Losing streaks get frustrating, especially at the professional level and when players are permitted to throw bats and sticks and we just think it’s funny..there’s something wrong with us. Check out Wally Backman here in a minor league game. (there is a lot of cursing here so be forewarned).

When I was a reporter I saw coaches and players with poor attitudes and guys who would just yell at people for no reason. Intimidation was always the role of the day for most of these guys.

It’s just wrong. At any level. Looking back I only remember one high school coach really yelling in a hateful way towards his players when I played high school sports. My soccer, baseball and especially my cross country coach were all extremely positive men and great role models…and sure they got mad at us once in awhile. Sure they yelled and were driven individuals and they would implore us to try our hardest and would groan when we made errors, or turned a ball over, or were dogging it out there.

But none of them ever threw a ball at me, pushed me or called me a horrible name.

Guys sometimes make fun of each other and call each other names in jest. And I know I’ve taken part in that at times, especially in my younger years. But men need to be mature enough to control their emotions and clearly Coach Rice is out of control.

That’s not acceptable.

A final word or two: If you are a coach and you are that out of control, how out of control will your players be? Tom Landry, the famed Dallas Cowboys coach was often emotionless on the sidelines and he seemed to get the best out of his players. Mike Krzyzewski of Duke always seems rather measured on the sidelines. Here’s the worst from him…and I think this is about the level of anger that can be tolerated.

Players often need a coach who can keep his head clear when everyone else is losing theirs. It’s called being a good manager. Sometimes you do need to fight for your players and to try to keep the ref or ump honest when they make a bad call and lobby for getting a call right when you can. But you more apt get a call when you reason with those guys than scream at them.

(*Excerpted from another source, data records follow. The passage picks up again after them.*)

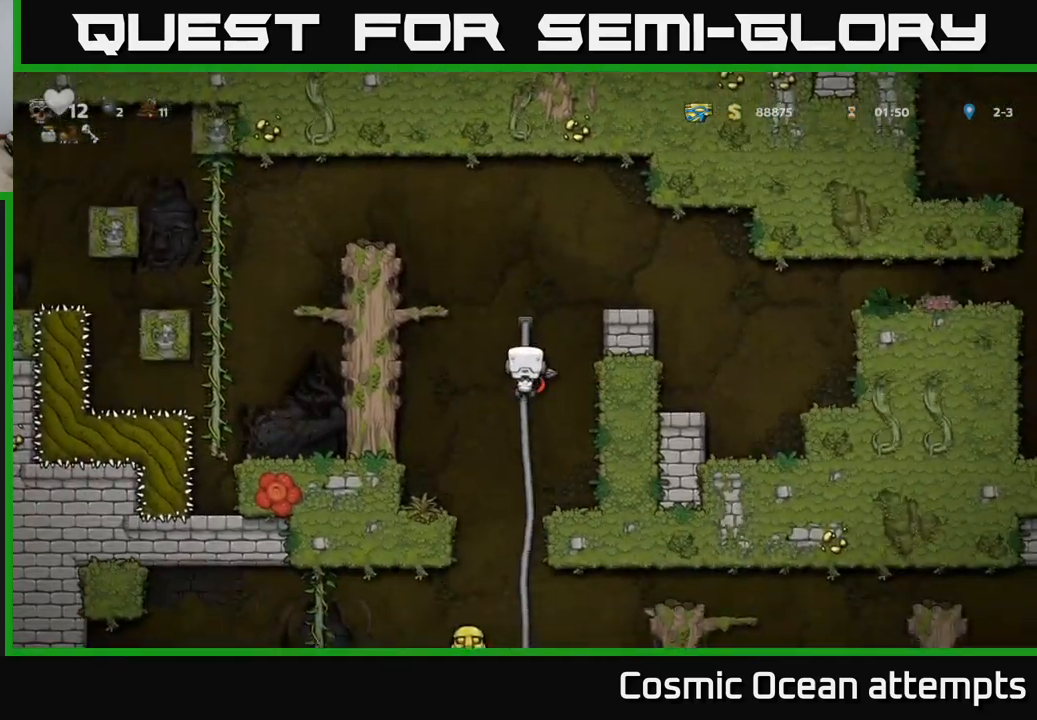
{"buttons": ["A", "DPAD_DOWN"], "left_stick": "center", "right_stick": "center", "events": [[67, "DPAD_DOWN", "up"], [84, "A", "up"], [350, "DPAD_UP", "down"], [417, "DPAD_UP", "up"], [450, "DPAD_DOWN", "down"], [500, "A", "down"]]}
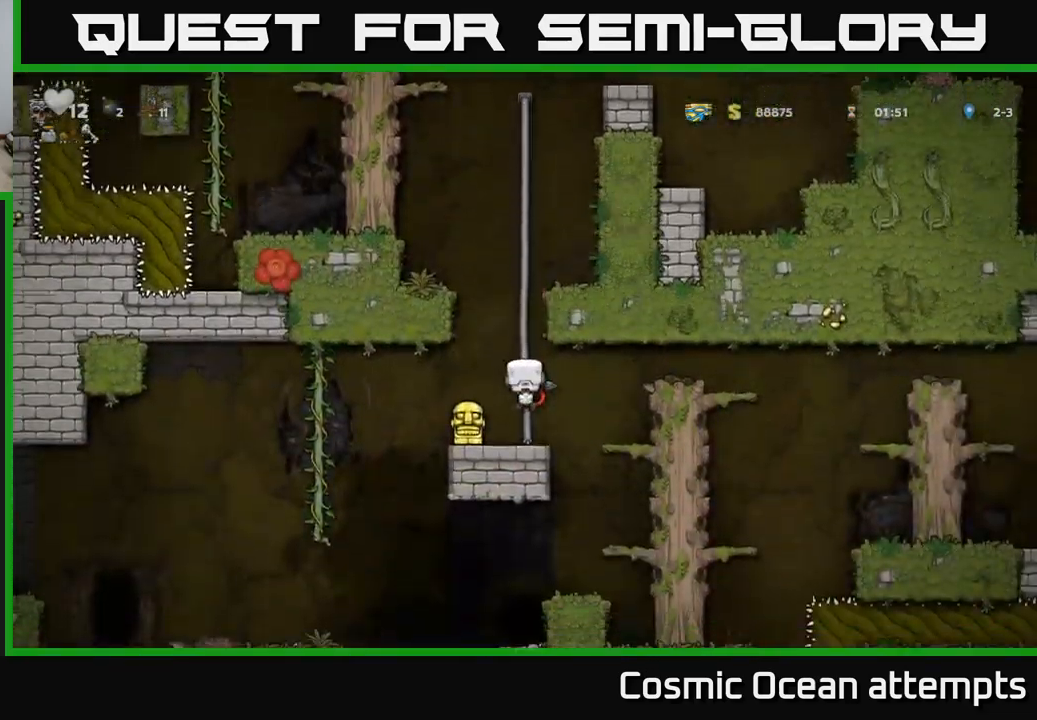
{"buttons": ["DPAD_LEFT"], "left_stick": "center", "right_stick": "center", "events": [[84, "A", "up"], [100, "DPAD_DOWN", "up"], [134, "DPAD_LEFT", "down"]]}
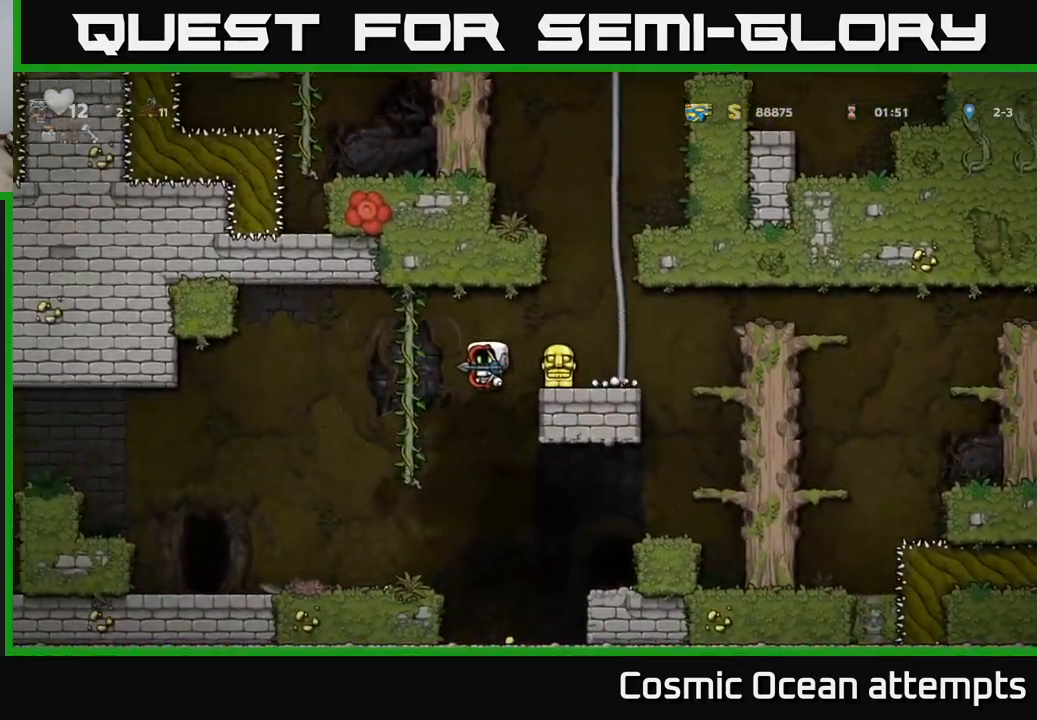
{"buttons": ["DPAD_RIGHT"], "left_stick": "center", "right_stick": "center", "events": [[84, "DPAD_LEFT", "up"], [300, "DPAD_RIGHT", "down"]]}
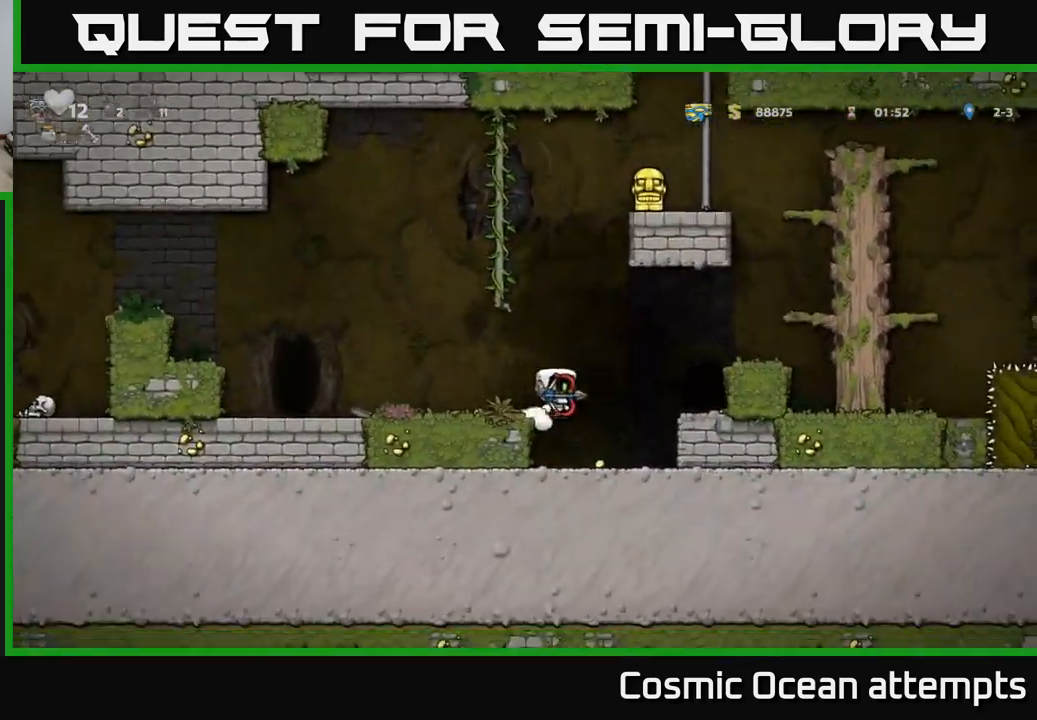
{"buttons": ["DPAD_RIGHT"], "left_stick": "center", "right_stick": "center", "events": [[100, "DPAD_RIGHT", "up"], [150, "DPAD_LEFT", "down"], [334, "DPAD_LEFT", "up"], [367, "DPAD_RIGHT", "down"]]}
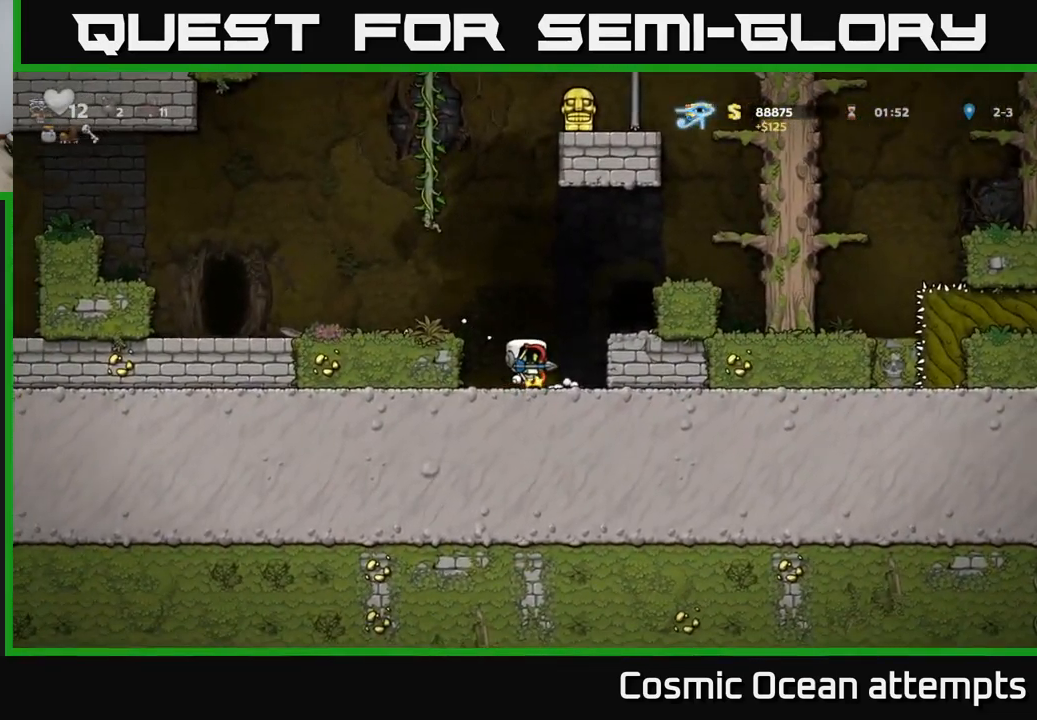
{"buttons": ["DPAD_LEFT"], "left_stick": "center", "right_stick": "center", "events": [[84, "DPAD_DOWN", "down"], [100, "DPAD_RIGHT", "up"], [150, "X", "down"], [217, "DPAD_DOWN", "up"], [234, "DPAD_LEFT", "down"], [267, "A", "down"], [267, "X", "up"], [417, "A", "up"]]}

I played in a beer league softball team which we took very seriously. It was a very competitive “hardtop” league–meaning we played in a concrete schoolyard and it was not out of the question that one of us was going to slide to try to break up a double play. Most of the guys I played with were law students and for as smart as they were we couldn’t get some of them to stop arguing with the umpires. They’d accuse them of racism when they’d make a bad call. They scream at the top of their lungs at them. They’d question their calls when they didn’t know the rules themselves sometimes. I was forever running out on the field to break up a fight between a player and an umpire, mostly because the player didn’t know what they were talking about and the umpire made the right call. The umps would just laugh it off. But do you think that guy EVER gave that player a close call after that? If it was a close play he was out. If he was pitching and a pitch was just off the corner there was no way he was getting a call strike three. It does you no good to go ballistic.

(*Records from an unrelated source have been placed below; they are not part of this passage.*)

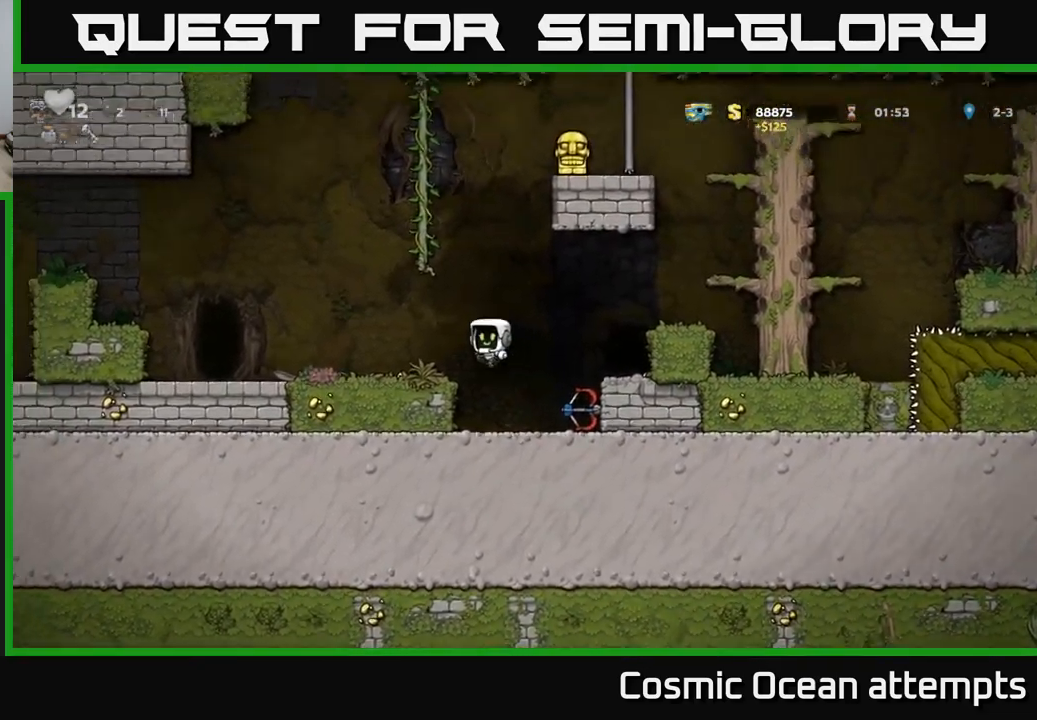
{"buttons": ["DPAD_UP"], "left_stick": "center", "right_stick": "center", "events": [[100, "DPAD_LEFT", "up"], [200, "A", "down"], [334, "DPAD_RIGHT", "down"], [400, "DPAD_UP", "down"], [450, "DPAD_RIGHT", "up"], [500, "A", "up"]]}
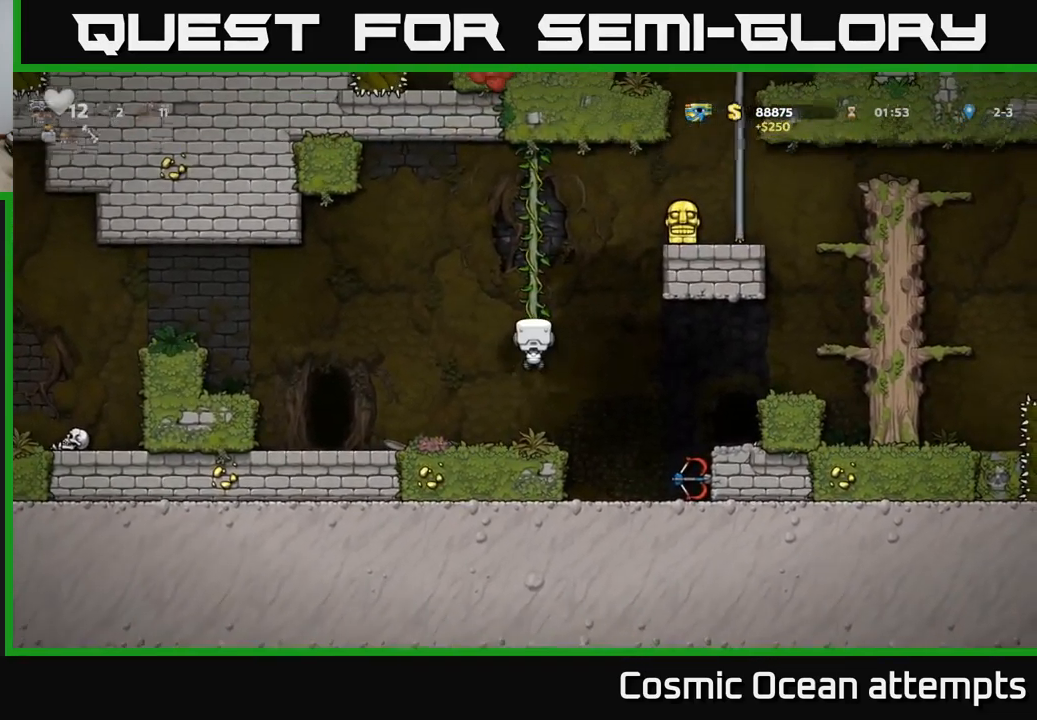
{"buttons": ["DPAD_RIGHT"], "left_stick": "center", "right_stick": "center", "events": [[250, "DPAD_UP", "up"], [267, "A", "down"], [267, "DPAD_RIGHT", "down"], [450, "A", "up"]]}
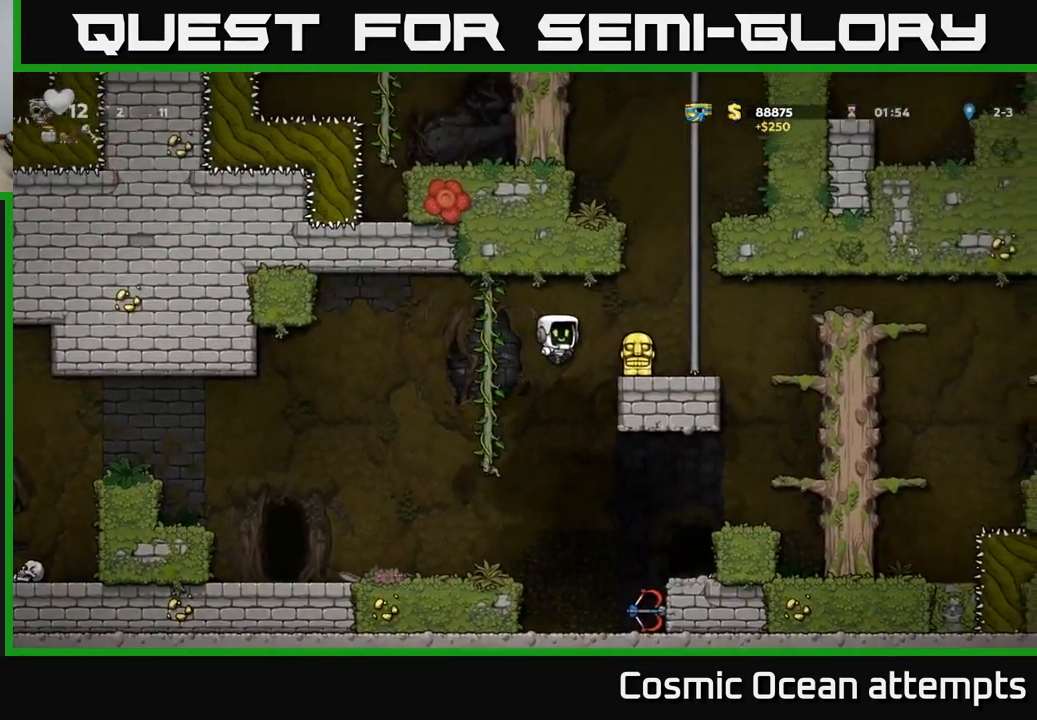
{"buttons": ["DPAD_LEFT"], "left_stick": "center", "right_stick": "center", "events": [[100, "DPAD_RIGHT", "up"], [184, "DPAD_DOWN", "down"], [300, "X", "down"], [350, "DPAD_DOWN", "up"], [350, "DPAD_LEFT", "down"], [400, "X", "up"]]}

Mature adults learn to motivate others and collaborate with others in a positive way. That includes coaches and players and anyone else involved in sports. Cooler heads need to prevail.

I’ll pray for Mike Rice today. And will hope that he learns to control his anger. But for today, I’ll also remain embarrassed for him and take some time to simply sit quietly in peace, knowing that centering myself is what we all need to stay calm in the face of frustrating moments.